Vous croyez ? demanda Nicolas, sur l’esprit duquel, à vrai dire, l’odeur du savoureux pudding avait produit une assez vive impression. — J’en suis sûr, il aimera votre conversation. Mais nous allons voir ça ; attendez une minute.

L’aubergiste s’élança dans la grande salle sans que Nicolas cherchât à l’en empêcher, car il réfléchit qu’en tout cas le souper était une chose trop sérieuse pour qu’on en plaisantât. Bientôt l’hôte revint très-échauffé.

— Tout va bien, dit-il à voix basse ; je savais qu’il consentirait. Vous verrez quelque chose qui mérite d’être vu : comme ils y vont !

Nicolas n’eut pas le temps de demander le sujet de cette exclamation proférée avec un accent d’enthousiasme, car l’hôte avait ouvert déjà la porte de la salle. Nicolas y entra, suivi de Smike portant son paquet, qu’il gardait avec autant de vigilance que si c’eût été un sac d’écus.

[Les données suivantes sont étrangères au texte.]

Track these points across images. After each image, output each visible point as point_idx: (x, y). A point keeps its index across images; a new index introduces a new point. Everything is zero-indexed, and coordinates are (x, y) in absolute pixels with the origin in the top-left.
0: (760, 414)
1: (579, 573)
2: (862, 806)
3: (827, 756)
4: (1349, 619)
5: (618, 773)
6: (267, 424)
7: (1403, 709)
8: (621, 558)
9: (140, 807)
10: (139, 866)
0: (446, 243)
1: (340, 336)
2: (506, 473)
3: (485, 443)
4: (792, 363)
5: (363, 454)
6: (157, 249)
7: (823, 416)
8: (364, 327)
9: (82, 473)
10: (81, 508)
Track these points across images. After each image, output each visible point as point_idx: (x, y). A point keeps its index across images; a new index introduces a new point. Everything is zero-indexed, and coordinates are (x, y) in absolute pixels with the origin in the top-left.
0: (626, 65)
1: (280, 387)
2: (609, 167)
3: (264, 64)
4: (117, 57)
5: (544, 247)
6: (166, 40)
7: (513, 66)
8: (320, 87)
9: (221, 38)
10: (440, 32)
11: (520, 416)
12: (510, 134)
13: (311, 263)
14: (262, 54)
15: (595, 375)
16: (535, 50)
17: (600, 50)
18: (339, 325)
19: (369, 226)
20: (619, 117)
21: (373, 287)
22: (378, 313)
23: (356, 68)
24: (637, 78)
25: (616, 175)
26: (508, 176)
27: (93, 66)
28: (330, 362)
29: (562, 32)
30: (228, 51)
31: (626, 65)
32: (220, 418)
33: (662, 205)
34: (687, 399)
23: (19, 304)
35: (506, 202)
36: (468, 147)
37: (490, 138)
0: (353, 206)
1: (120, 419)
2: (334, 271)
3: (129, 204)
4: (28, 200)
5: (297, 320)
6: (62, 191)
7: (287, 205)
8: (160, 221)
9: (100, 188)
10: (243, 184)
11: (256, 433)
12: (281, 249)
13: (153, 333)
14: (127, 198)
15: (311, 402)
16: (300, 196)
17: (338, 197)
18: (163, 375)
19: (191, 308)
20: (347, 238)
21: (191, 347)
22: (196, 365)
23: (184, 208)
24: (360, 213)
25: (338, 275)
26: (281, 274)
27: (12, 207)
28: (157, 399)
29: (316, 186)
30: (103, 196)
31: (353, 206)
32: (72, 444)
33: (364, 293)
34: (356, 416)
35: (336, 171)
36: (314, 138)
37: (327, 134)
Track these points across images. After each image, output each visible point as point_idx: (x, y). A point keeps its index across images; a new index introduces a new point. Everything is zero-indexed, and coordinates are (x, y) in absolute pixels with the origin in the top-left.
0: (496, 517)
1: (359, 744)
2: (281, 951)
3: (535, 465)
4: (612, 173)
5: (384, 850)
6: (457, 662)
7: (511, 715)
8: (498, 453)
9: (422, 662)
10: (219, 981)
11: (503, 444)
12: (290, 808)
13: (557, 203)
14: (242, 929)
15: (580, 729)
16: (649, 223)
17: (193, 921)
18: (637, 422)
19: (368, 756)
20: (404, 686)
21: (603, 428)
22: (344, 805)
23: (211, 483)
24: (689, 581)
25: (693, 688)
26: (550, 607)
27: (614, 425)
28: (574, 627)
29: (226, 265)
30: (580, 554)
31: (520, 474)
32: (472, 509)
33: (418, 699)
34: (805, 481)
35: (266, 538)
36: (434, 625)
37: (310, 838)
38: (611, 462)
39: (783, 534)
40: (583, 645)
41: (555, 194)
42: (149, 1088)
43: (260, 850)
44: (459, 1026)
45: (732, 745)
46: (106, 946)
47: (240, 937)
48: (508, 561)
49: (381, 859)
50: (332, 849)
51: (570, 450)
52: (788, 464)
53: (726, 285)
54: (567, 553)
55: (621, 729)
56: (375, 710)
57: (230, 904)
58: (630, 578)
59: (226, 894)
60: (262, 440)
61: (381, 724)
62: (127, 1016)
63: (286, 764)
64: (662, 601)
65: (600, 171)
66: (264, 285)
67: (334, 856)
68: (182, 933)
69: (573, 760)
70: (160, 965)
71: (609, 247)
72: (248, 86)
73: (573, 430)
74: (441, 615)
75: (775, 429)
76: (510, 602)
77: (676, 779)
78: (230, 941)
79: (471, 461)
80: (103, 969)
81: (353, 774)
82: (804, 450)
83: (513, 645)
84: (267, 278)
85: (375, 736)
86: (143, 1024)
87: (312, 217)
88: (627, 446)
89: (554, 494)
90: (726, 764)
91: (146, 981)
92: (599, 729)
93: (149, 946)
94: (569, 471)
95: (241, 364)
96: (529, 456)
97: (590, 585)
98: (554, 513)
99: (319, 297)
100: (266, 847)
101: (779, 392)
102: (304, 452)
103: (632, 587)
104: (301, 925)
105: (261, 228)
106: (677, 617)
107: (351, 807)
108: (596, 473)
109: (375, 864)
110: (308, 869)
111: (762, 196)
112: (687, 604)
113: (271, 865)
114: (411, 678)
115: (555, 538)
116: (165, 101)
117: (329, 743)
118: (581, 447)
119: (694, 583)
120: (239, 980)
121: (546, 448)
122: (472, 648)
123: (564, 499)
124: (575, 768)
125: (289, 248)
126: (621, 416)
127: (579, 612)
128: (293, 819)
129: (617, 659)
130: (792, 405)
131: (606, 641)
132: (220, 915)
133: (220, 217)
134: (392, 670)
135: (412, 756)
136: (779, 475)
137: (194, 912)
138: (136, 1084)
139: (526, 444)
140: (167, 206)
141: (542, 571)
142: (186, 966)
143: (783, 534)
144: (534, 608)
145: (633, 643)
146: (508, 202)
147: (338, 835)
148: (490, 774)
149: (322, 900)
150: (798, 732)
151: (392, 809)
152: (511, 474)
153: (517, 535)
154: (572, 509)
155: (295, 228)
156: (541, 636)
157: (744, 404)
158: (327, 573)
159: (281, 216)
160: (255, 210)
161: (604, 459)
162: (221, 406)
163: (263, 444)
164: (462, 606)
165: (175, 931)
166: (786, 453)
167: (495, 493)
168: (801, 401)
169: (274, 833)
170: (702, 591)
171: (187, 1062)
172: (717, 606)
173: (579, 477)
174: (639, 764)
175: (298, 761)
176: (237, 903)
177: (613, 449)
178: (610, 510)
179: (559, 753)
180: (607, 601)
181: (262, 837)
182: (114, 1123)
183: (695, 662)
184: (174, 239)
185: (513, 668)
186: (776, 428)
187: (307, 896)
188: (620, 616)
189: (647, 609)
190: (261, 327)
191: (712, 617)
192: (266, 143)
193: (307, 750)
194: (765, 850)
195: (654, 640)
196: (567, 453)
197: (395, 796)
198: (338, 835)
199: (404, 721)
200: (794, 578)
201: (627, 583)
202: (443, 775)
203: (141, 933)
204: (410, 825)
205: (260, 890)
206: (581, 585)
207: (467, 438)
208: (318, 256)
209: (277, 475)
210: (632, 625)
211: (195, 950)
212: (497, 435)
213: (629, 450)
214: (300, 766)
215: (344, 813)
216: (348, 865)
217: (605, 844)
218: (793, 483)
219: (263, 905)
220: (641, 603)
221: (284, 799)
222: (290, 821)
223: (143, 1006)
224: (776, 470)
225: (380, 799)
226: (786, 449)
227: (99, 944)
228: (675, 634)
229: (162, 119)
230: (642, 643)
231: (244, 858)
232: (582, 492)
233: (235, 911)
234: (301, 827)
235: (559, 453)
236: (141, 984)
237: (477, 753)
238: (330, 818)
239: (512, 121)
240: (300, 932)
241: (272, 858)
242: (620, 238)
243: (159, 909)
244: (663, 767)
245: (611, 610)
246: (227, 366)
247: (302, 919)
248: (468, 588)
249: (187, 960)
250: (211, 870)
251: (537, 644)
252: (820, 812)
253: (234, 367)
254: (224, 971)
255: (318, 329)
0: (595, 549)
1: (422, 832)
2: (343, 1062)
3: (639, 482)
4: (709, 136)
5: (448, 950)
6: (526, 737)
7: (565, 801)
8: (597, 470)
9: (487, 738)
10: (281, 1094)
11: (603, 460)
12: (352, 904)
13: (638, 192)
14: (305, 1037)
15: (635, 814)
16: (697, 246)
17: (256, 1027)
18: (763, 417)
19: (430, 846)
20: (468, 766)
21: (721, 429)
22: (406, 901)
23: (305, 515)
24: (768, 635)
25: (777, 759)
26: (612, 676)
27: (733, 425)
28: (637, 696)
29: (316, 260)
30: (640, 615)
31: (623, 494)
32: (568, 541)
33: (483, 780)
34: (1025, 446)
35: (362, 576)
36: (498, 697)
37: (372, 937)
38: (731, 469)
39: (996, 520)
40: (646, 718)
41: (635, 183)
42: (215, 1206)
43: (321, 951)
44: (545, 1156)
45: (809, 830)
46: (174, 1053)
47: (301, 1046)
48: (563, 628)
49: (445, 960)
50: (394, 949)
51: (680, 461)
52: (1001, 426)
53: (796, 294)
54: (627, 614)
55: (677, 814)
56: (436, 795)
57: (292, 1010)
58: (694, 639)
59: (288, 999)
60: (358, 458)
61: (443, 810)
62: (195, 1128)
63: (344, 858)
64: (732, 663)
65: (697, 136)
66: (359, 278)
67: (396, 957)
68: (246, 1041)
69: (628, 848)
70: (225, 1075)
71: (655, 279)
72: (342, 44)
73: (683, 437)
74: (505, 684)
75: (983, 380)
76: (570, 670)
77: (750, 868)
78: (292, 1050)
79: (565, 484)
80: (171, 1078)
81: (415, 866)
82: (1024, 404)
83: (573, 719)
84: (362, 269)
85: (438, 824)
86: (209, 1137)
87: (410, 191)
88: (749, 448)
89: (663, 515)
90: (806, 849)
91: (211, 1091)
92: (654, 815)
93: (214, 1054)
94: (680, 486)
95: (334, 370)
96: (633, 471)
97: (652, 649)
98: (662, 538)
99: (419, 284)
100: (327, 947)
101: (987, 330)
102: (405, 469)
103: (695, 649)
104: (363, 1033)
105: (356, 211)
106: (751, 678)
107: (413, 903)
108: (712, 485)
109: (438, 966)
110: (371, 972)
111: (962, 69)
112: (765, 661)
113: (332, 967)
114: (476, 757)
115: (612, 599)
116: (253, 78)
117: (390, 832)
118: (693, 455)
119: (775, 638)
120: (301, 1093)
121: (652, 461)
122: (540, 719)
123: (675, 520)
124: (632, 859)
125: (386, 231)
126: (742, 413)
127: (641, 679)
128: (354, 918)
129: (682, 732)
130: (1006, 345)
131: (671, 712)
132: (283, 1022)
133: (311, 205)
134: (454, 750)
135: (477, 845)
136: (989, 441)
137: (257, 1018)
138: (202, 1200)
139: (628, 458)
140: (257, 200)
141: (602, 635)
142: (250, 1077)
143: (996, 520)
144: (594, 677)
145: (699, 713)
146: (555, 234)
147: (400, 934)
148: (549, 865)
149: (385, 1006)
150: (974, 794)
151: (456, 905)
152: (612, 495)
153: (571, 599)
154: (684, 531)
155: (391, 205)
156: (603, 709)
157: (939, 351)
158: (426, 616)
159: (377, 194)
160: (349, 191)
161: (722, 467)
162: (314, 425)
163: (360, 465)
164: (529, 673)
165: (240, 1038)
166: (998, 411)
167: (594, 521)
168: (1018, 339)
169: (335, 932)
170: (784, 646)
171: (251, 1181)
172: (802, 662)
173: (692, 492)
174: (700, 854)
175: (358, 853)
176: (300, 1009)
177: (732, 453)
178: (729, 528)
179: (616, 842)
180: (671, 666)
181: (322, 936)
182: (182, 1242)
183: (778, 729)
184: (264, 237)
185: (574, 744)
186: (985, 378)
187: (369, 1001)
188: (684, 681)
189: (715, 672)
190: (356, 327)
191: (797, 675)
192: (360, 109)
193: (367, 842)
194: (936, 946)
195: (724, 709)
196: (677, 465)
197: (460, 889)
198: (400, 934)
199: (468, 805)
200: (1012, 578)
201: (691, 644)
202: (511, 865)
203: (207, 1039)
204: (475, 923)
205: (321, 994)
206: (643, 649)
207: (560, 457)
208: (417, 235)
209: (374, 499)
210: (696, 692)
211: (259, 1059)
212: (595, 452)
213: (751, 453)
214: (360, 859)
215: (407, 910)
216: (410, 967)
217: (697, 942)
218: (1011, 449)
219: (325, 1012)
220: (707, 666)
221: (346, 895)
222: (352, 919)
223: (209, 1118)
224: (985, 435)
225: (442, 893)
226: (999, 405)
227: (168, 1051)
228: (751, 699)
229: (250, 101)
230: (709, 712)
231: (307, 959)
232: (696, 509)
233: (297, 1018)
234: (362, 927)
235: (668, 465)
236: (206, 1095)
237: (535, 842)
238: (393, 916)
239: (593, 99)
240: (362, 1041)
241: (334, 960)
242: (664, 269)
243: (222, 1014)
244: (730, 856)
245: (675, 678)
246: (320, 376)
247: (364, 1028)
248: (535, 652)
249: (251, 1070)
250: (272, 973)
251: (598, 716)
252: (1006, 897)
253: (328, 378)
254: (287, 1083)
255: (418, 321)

Nicolas s’attendait à un spectacle étrange, mais son attente fut encore dépassée. À l’extrémité de la salle étaient deux garçons, l’un très-grand, et l’autre très-petit ; tous deux vêtus en matelots, ou du moins en matelots de théâtre, avec des ceintures, des boucles, des queues et des pistolets. Ils se livraient ce qu’on appelle sur les affiches de spectacle un grand combat, avec deux de ces épées larges et courtes à coquilles, dont on se sert ordinairement dans nos théâtres secondaires. Le petit avait obtenu de l’avantage sur le grand garçon, qui se trouvait dans une position désespérée. Un homme gros et puissant, perché sur le coin d’une table, les contemplait tous deux et les conjurait avec emphase de faire jaillir plus d’étincelles de leurs épées, leur promettant un succès pyramidal dès la première représentation.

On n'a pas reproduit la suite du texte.